Сторожа разбирает смех.
— Вот запрыгал-то, охальник!
Донья Мария опустила штору.
— Ну и времена! Повсюду один разврат! Затем, помолчав, спросила:
— Который уже час?
— Около двенадцати. Пора идти спать, ничего лучше не придумаешь.
— Да, ничего лучше не придумаешь.
Фило подходит к кроваткам, благословляет детей. Это, так сказать, некая предосторожность, о которой она, ложась спать, никогда не забывает.
Дон Роберто промывает вставную челюсть и кладет ее в стакан с водой, а стакан накрывает туалетной бумагой, слегка закручивая уголки, как конфетную обертку. Потом закуривает последнюю сигарету. Дон Роберто любит на сон грядущий выкурить одну сигаретку, уже лежа в постели и без вставной челюсти.
— Не прожги мне простыни.
— Не волнуйся.
— Я уж думал, ты не придешь.
— А вот и пришла!
— Почему так задержалась?
— Не могла раньше. Дети никак не засыпали. Потом хозяин: «Петрита, подай воды! Петрита, принеси мне сигареты, они в кармане пиджака! Петрита, принеси мне газету, что лежит в прихожей!» Ей-Богу, я думала, он всю ночь будет кричать — подай то, подай се!
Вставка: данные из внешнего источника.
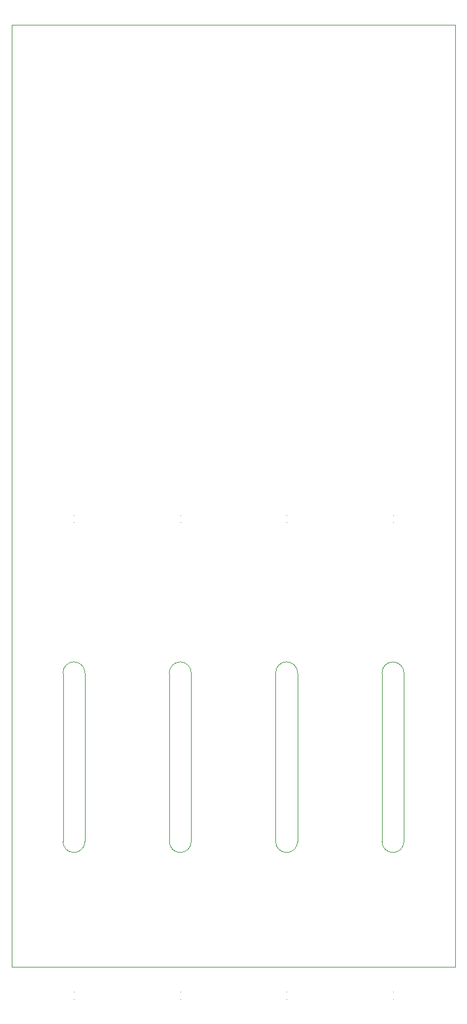
<source format=gm1>
G04 #@! TF.GenerationSoftware,KiCad,Pcbnew,7.0.8*
G04 #@! TF.CreationDate,2024-09-22T21:48:36-04:00*
G04 #@! TF.ProjectId,lichen-four-panel,6c696368-656e-42d6-966f-75722d70616e,rev?*
G04 #@! TF.SameCoordinates,Original*
G04 #@! TF.FileFunction,Profile,NP*
%FSLAX46Y46*%
G04 Gerber Fmt 4.6, Leading zero omitted, Abs format (unit mm)*
G04 Created by KiCad (PCBNEW 7.0.8) date 2024-09-22 21:48:36*
%MOMM*%
%LPD*%
G01*
G04 APERTURE LIST*
G04 #@! TA.AperFunction,Profile*
%ADD10C,0.100000*%
G04 #@! TD*
G04 APERTURE END LIST*
D10*
X100000000Y-100000000D02*
X160600000Y-100000000D01*
X160600000Y-228500000D01*
X100000000Y-228500000D01*
X100000000Y-100000000D01*
X121543000Y-211390000D02*
X121543000Y-188390000D01*
X123043000Y-166890000D02*
X123043000Y-166890000D01*
X123043000Y-167890000D02*
X123043000Y-167890000D01*
X123043000Y-231890000D02*
X123043000Y-231890000D01*
X123043000Y-232890000D02*
X123043000Y-232890000D01*
X124543000Y-188390000D02*
X124543000Y-211390000D01*
X123043000Y-186890000D02*
G75*
G03*
X121543000Y-188390000I0J-1500000D01*
G01*
X124543000Y-188390000D02*
G75*
G03*
X123043000Y-186890000I-1500001J-1D01*
G01*
X121543000Y-211390000D02*
G75*
G03*
X123043000Y-212890000I1500000J0D01*
G01*
X123043000Y-212890000D02*
G75*
G03*
X124543000Y-211390000I-1J1500001D01*
G01*
X136058000Y-211390000D02*
X136058000Y-188390000D01*
X137558000Y-166890000D02*
X137558000Y-166890000D01*
X137558000Y-167890000D02*
X137558000Y-167890000D01*
X137558000Y-231890000D02*
X137558000Y-231890000D01*
X137558000Y-232890000D02*
X137558000Y-232890000D01*
X139058000Y-188390000D02*
X139058000Y-211390000D01*
X137558000Y-186890000D02*
G75*
G03*
X136058000Y-188390000I0J-1500000D01*
G01*
X139058000Y-188390000D02*
G75*
G03*
X137558000Y-186890000I-1500001J-1D01*
G01*
X136058000Y-211390000D02*
G75*
G03*
X137558000Y-212890000I1500000J0D01*
G01*
X137558000Y-212890000D02*
G75*
G03*
X139058000Y-211390000I-1J1500001D01*
G01*
X150573000Y-211390000D02*
X150573000Y-188390000D01*
X152073000Y-166890000D02*
X152073000Y-166890000D01*
X152073000Y-167890000D02*
X152073000Y-167890000D01*
X152073000Y-231890000D02*
X152073000Y-231890000D01*
X152073000Y-232890000D02*
X152073000Y-232890000D01*
X153573000Y-188390000D02*
X153573000Y-211390000D01*
X152073000Y-186890000D02*
G75*
G03*
X150573000Y-188390000I0J-1500000D01*
G01*
X153573000Y-188390000D02*
G75*
G03*
X152073000Y-186890000I-1500001J-1D01*
G01*
X150573000Y-211390000D02*
G75*
G03*
X152073000Y-212890000I1500000J0D01*
G01*
X152073000Y-212890000D02*
G75*
G03*
X153573000Y-211390000I-1J1500001D01*
G01*
X107027000Y-211390000D02*
X107027000Y-188390000D01*
X108527000Y-166890000D02*
X108527000Y-166890000D01*
X108527000Y-167890000D02*
X108527000Y-167890000D01*
X108527000Y-231890000D02*
X108527000Y-231890000D01*
X108527000Y-232890000D02*
X108527000Y-232890000D01*
X110027000Y-188390000D02*
X110027000Y-211390000D01*
X108527000Y-186890000D02*
G75*
G03*
X107027000Y-188390000I0J-1500000D01*
G01*
X110027000Y-188390000D02*
G75*
G03*
X108527000Y-186890000I-1500001J-1D01*
G01*
X107027000Y-211390000D02*
G75*
G03*
X108527000Y-212890000I1500000J0D01*
G01*
X108527000Y-212890000D02*
G75*
G03*
X110027000Y-211390000I-1J1500001D01*
G01*
M02*

</source>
Петрита и полицейский скрываются за углом, они идут к территории арены для боя быков.
Хавьер и Пирула курят вдвоем одну сигарету. Это уже третья за ночь.
Они молчат и время от времени целуются сладострастно и умело.
Лежа на диване лицом к лицу и прикрыв глаза, они отдаются наслаждению, ни о чем или почти ни о чем не думая.
Но вот в какое-то мгновение они обмениваются особенно продолжительным, крепким, страстным поцелуем. Девушка глубоко, со стоном вздыхает. Хавьер берет ее на руки, будто ребенка, и несет в спальню.
На кровати муаровое одеяло, на котором играют блики от светло-сиреневой фарфоровой люстры, подвешенной к потолку. У кровати светится жаром электрический обогреватель.
Ноги девушки обдает теплым ветерком.
— Эта штука на ночном столике?
— Да… Молчи…
По утрам эта территория принадлежит крикливым драчливым ребятишкам, которые целый божий день швыряются камнями, но с того часа, когда запираются парадные, это эдем, немного, правда, грязноватый эдем, где нельзя пройтись в плавном танце под звуки укромно спрятанного от глаз радиоприемника; где нельзя в виде прелюдии выкурить восхитительно ароматную сигарету; где нельзя шептать на ухо всякие нежные глупые словечки, ничем не грозящие, только приятные. Эта территория, где после обеда собираются старики и старухи, чтобы, как ящерицы, понежиться на солнце, с того часа, когда дети и пятидесятилетние супруги ложатся спать и видят сны, превращается в доподлинный рай, где нет места уловкам и уверткам, где каждый знает, на что идет, где любят благородно и сурово, прямо на, песчаной земле, еще хранящей квадраты классов, начертанных девочкой, что проскакала все утро, и испещренной круглыми аккуратными ямочками, что вырыл мальчик, с жадностью и азартом целые часы напролет игравший в шары.
— Тебе не холодно, Петрита?
— Нет, Хулио, мне так хорошо рядом с тобой!
— Ты меня очень любишь?
— Очень, как будто ты не знаешь.
Мартин Марко медленно, в полузабытьи идет по улице Торрихоса до улицы Диего де Леон, затем спускается по улицам принца де Вергара и генерала Молы к площади Саламанки, на которой стоит в сюртуке маркиз де Саламанка в центре зеленого, любовно ухоженного скверика. Мартин Марко любит одинокие прогулки, долгие неторопливые странствия по широким городским улицам, по тем самым улицам, которые днем, точно по волшебству, заполняют до краев, как тарелку добропорядочного горожанина, голоса торговцев, наивно бесстыдные песенки служанок, сирены автомашин, плач малышей, этих городских прирученных волчат, нежных и яростных.